En conséquence il y aura lieu de rejeter la fin de non recevoir tirée du défaut de mention des diligences consulaires dans le registre de rétention et de production de pièces utiles.
Sur le moyen tiré du défaut de diligences de l’administration
Aux termes de l’article L741-3 du CESEDA, « Un étranger ne peut être placé ou maintenu en rétention que pour le temps strictement nécessaire à son départ. L’administration exerce toute diligence à cet effet. »
Il appartient au juge des libertés et de la détention, en application de l’article L. 741-3 du CESEDA de rechercher concrètement les diligences accomplies par l’administration pour permettre que l’étranger ne soit maintenu en rétention que pour le temps strictement nécessaire à son départ.

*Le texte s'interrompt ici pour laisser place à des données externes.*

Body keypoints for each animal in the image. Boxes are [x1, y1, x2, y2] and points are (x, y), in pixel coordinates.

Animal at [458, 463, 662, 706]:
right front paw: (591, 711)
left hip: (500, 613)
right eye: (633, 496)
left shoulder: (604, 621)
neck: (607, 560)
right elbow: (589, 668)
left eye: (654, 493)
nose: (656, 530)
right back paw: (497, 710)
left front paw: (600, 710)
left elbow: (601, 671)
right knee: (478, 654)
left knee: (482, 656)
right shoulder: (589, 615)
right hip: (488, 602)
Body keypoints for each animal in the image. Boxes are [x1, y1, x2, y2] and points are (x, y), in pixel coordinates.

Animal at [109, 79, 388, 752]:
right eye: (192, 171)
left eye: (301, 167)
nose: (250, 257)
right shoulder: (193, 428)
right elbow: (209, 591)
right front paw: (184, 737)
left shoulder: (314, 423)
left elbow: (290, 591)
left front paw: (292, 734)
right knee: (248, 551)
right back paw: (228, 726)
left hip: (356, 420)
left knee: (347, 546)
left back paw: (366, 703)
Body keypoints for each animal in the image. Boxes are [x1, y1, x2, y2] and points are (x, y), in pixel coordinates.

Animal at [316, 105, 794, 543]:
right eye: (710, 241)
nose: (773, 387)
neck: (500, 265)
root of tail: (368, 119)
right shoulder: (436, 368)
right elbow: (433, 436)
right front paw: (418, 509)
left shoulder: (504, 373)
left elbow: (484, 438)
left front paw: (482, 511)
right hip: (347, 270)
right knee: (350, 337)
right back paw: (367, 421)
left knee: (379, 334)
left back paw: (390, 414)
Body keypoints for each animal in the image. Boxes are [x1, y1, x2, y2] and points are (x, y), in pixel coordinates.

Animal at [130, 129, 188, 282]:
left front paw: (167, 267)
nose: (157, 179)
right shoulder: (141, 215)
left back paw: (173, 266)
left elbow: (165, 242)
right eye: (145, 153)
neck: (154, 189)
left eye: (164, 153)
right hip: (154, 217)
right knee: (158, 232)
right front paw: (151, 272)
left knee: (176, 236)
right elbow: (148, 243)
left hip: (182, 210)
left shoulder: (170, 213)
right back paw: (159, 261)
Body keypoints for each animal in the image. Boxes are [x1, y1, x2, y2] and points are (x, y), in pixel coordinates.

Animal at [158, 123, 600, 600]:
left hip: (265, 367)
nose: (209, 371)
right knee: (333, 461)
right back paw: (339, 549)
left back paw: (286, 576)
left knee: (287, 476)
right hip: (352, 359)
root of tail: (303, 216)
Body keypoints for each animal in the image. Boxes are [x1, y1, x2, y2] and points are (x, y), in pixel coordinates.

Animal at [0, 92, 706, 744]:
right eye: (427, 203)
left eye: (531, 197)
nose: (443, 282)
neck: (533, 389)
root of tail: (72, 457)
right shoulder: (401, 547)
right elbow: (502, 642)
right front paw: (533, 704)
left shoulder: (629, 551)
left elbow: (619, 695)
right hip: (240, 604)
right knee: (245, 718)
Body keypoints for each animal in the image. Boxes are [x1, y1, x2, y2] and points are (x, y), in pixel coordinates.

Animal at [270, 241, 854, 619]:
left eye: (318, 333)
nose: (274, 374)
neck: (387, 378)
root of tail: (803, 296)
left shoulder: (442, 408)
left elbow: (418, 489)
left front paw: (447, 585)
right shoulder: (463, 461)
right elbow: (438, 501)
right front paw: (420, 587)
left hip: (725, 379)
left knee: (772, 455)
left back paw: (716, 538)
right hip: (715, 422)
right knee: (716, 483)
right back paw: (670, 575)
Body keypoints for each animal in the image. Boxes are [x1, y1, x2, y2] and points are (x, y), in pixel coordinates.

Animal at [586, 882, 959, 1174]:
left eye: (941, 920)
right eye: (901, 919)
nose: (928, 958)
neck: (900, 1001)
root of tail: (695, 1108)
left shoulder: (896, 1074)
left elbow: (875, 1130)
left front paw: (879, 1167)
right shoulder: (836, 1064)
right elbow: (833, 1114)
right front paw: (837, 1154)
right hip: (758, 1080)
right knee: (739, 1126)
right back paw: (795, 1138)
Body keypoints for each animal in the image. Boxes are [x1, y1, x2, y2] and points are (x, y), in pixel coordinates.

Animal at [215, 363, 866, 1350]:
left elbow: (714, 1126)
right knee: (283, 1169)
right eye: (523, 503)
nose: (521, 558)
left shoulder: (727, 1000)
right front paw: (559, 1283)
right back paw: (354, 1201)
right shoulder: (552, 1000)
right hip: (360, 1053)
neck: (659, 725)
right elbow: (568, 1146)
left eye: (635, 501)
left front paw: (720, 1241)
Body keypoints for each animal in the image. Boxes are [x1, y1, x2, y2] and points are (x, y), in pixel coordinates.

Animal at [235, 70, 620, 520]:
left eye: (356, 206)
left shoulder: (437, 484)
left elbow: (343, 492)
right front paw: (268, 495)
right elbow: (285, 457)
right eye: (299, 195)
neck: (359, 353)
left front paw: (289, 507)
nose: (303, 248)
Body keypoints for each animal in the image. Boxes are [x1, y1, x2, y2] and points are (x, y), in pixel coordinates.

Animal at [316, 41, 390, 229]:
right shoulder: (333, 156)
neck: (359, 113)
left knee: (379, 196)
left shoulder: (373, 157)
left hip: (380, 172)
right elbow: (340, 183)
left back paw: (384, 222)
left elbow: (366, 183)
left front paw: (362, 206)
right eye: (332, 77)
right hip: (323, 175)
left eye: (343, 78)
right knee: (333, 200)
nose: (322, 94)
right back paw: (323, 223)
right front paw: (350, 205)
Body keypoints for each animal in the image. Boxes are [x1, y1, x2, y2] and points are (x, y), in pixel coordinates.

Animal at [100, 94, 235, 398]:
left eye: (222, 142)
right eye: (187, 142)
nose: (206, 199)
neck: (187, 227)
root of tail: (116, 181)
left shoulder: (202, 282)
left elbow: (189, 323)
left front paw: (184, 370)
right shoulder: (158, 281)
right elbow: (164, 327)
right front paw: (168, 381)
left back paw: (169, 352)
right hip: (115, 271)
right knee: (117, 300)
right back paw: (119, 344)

Cela induit, sauf circonstances insurmontables, la production de pièces par l’administration qui établissent ces diligences, en fonction de la situation de l’étranger.
Par ailleurs, il convient de rappeler que la réalisation d’actes sans véritable effectivité, tels que des relances auprès des consulats n’est pas requis dès lors que l’administration ne dispose d’aucun pouvoir de contrainte sur les autorités consulaires ;
En l’espèce, il résulte de la procédure que les autorités consulaires algériennes ont été saisies dès le 24 février 2026, puis ont été relancées le 15 avril 2026, de sorte que les diligences ayant été régulièrement effectuées, que malgré les diligences accomplies il n’a pas été possible de pouvoir procéder à l’exécution de la mesure d’éloignement dans les délais, qu’il n’appartient pas aux autorités françaises d’adresser des injonctions aux autorités étrangères, les documents de voyage n’ayant pas encore tous été reçus et la présente procédure étant introduite pour une deuxième prolongation, au visa de l’alinéa 1 de l’article L742-4 du code, qu’il n’en résulte donc aucune obligation de bref délai – concernant la levée des obstacles – à démontrer, le moyen devant être rejeté.
L’ordonnance entreprise sera donc confirmée.
PAR CES MOTIFS
Statuant publiquement par décision Contradictoire en dernier ressort, après débats en audience publique,
Confirmons l’ordonnance du magistrat désigné pour le contrôle des mesures d’éloignement et de rétention en date du 19 Avril 2026.
Les parties sont avisées qu’elles peuvent se pourvoir en cassation contre cette ordonnance dans un délai de 2 mois à compter de cette notification, le pourvoi devant être formé par déclaration au greffe de la Cour de cassation, signé par un avocat au conseil d’Etat ou de la Cour de cassation.
Le greffier Le président
Reçu et pris connaissance le :
Monsieur [F] [T]
Assisté d’un interprète
COUR D’APPEL D’AIX-EN-PROVENCE
Chambre 1-11, Rétentions Administratives
Palais Verdun , bureau 443
Téléphone : [XXXXXXXX01] – [XXXXXXXX02] – [XXXXXXXX03]
Courriel : [Courriel 1]
Aix-en-Provence, le 21 Avril 2026
À
— PREFECTURE DES [Localité 3]
— Monsieur le directeur du centre de rétention administrative de [Localité 1]
— Monsieur le procureur général
— Monsieur le greffier du Magistrat du siège du tribunal judiciaire chargé du contrôle des mesures privatives et restrictives de libertés de MARSEILLE
— Maître Ariane FONTANA
NOTIFICATION D’UNE ORDONNANCE
J’ai l’honneur de vous notifier l’ordonnance ci-jointe rendue le 21 Avril 2026, suite à l’appel interjeté par :
Monsieur [F] [T]
né le 23 Août 1999 à [Localité 2] (ALGERIE) (99)
de nationalité Algérienne
Je vous remercie de m’accuser réception du présent envoi.
Le greffier,
VOIE DE RECOURS
Nous prions Monsieur le directeur du centre de rétention administrative de bien vouloir indiquer au retenu qu’il peut se pourvoir en cassation contre cette ordonnance dans un délai de 2 mois à compter de cette notification, le pourvoi devant être formé par déclaration au greffe de la Cour de cassation.